§ **Input data**
_ _ _
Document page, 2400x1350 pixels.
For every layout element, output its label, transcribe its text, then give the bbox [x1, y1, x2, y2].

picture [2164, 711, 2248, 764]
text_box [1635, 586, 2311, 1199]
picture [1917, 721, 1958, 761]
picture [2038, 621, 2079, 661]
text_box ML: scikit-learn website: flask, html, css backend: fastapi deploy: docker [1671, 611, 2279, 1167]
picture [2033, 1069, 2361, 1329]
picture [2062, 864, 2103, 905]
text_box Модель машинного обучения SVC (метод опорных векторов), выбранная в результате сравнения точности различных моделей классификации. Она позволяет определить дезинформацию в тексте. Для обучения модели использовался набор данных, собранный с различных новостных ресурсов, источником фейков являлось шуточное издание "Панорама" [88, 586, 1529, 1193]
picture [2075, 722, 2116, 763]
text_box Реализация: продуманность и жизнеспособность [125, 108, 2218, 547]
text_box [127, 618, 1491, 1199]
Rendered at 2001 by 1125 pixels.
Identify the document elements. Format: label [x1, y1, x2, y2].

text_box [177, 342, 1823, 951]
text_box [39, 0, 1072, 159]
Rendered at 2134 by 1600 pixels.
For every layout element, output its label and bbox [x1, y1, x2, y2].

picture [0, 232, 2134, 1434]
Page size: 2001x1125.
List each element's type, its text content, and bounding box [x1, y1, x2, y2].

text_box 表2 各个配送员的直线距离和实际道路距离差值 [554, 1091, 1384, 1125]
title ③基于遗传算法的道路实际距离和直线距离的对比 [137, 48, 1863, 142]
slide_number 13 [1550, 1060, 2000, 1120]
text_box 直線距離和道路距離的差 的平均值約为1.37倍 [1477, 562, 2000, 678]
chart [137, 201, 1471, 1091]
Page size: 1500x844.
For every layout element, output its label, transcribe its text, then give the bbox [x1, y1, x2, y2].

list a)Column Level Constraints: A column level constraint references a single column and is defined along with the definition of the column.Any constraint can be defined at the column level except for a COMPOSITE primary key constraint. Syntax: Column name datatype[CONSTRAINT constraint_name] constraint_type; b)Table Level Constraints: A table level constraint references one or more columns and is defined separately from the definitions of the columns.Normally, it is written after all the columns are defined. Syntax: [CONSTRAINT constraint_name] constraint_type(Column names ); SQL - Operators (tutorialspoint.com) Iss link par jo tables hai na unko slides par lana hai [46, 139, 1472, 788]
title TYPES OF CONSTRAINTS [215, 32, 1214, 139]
_ _ _
§ **What you will do**
Give back all the data exactly as written.

§ **Written answer**
Document page, 2400x1350 pixels.
For every layout element, output its label, transcribe its text, then give the bbox [x1, y1, x2, y2].

picture [2164, 711, 2248, 764]
text_box [1635, 586, 2311, 1199]
picture [1917, 721, 1958, 761]
picture [2038, 621, 2079, 661]
text_box ML: scikit-learn website: flask, html, css backend: fastapi deploy: docker [1671, 611, 2279, 1167]
picture [2033, 1069, 2361, 1329]
picture [2062, 864, 2103, 905]
text_box Модель машинного обучения SVC (метод опорных векторов), выбранная в результате сравнения точности различных моделей классификации. Она позволяет определить дезинформацию в тексте. Для обучения модели использовался набор данных, собранный с различных новостных ресурсов, источником фейков являлось шуточное издание "Панорама" [88, 586, 1529, 1193]
picture [2075, 722, 2116, 763]
text_box Реализация: продуманность и жизнеспособность [125, 108, 2218, 547]
text_box [127, 618, 1491, 1199]
Rendered at 2001 by 1125 pixels.
Identify the document elements. Format: label [x1, y1, x2, y2].

text_box [177, 342, 1823, 951]
text_box [39, 0, 1072, 159]
Rendered at 2134 by 1600 pixels.
For every layout element, output its label and bbox [x1, y1, x2, y2].

picture [0, 232, 2134, 1434]
Page size: 2001x1125.
List each element's type, its text content, and bounding box [x1, y1, x2, y2].

text_box 表2 各个配送员的直线距离和实际道路距离差值 [554, 1091, 1384, 1125]
title ③基于遗传算法的道路实际距离和直线距离的对比 [137, 48, 1863, 142]
slide_number 13 [1550, 1060, 2000, 1120]
text_box 直線距離和道路距離的差 的平均值約为1.37倍 [1477, 562, 2000, 678]
chart [137, 201, 1471, 1091]
Page size: 1500x844.
For every layout element, output its label, transcribe its text, then give the bbox [x1, y1, x2, y2].

list a)Column Level Constraints: A column level constraint references a single column and is defined along with the definition of the column.Any constraint can be defined at the column level except for a COMPOSITE primary key constraint. Syntax: Column name datatype[CONSTRAINT constraint_name] constraint_type; b)Table Level Constraints: A table level constraint references one or more columns and is defined separately from the definitions of the columns.Normally, it is written after all the columns are defined. Syntax: [CONSTRAINT constraint_name] constraint_type(Column names ); SQL - Operators (tutorialspoint.com) Iss link par jo tables hai na unko slides par lana hai [46, 139, 1472, 788]
title TYPES OF CONSTRAINTS [215, 32, 1214, 139]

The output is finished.